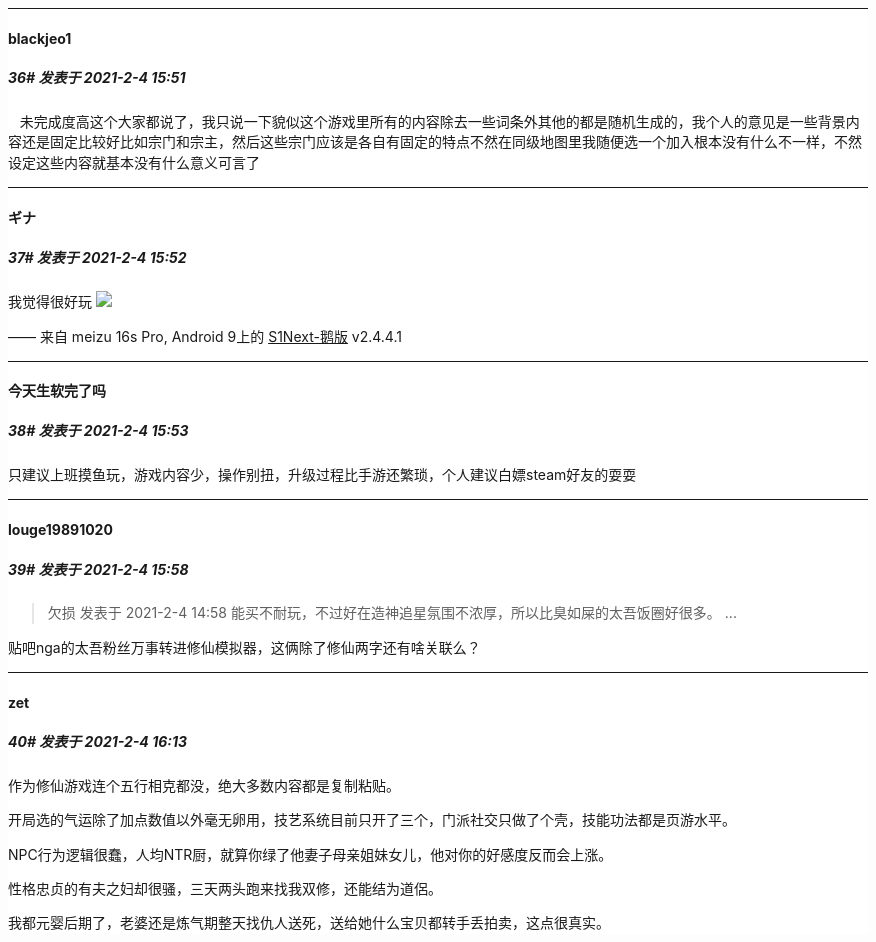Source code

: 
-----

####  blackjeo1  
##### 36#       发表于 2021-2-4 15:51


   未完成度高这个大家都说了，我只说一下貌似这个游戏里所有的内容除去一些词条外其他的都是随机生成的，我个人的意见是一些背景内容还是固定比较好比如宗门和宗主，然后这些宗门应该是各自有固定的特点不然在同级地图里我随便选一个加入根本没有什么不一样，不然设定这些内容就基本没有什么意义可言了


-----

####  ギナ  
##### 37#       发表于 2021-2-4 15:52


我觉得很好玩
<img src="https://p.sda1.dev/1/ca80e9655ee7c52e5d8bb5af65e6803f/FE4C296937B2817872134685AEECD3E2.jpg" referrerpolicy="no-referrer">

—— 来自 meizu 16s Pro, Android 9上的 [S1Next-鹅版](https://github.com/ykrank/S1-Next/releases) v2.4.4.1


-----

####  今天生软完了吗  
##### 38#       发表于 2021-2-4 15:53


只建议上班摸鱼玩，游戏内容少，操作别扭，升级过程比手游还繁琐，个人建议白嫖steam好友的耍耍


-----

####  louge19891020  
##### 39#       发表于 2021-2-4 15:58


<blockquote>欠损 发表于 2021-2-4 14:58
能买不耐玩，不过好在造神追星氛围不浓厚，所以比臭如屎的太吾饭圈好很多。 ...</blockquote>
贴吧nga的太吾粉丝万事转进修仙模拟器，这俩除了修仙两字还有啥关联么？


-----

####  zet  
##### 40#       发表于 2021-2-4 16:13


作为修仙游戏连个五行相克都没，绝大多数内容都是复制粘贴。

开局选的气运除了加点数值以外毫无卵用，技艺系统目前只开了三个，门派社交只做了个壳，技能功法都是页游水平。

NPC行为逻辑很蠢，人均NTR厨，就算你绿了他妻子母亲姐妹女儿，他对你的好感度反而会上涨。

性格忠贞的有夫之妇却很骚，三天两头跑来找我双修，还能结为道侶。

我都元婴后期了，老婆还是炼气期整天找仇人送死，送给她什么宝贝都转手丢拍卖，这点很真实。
○ ○ ○ ○ ○
→ **Directions for this task**:
Every line that holds the word "blockquote" should be copied from the records above.

→ **Result for this task**:
<blockquote>欠损 发表于 2021-2-4 14:58
能买不耐玩，不过好在造神追星氛围不浓厚，所以比臭如屎的太吾饭圈好很多。 ...</blockquote>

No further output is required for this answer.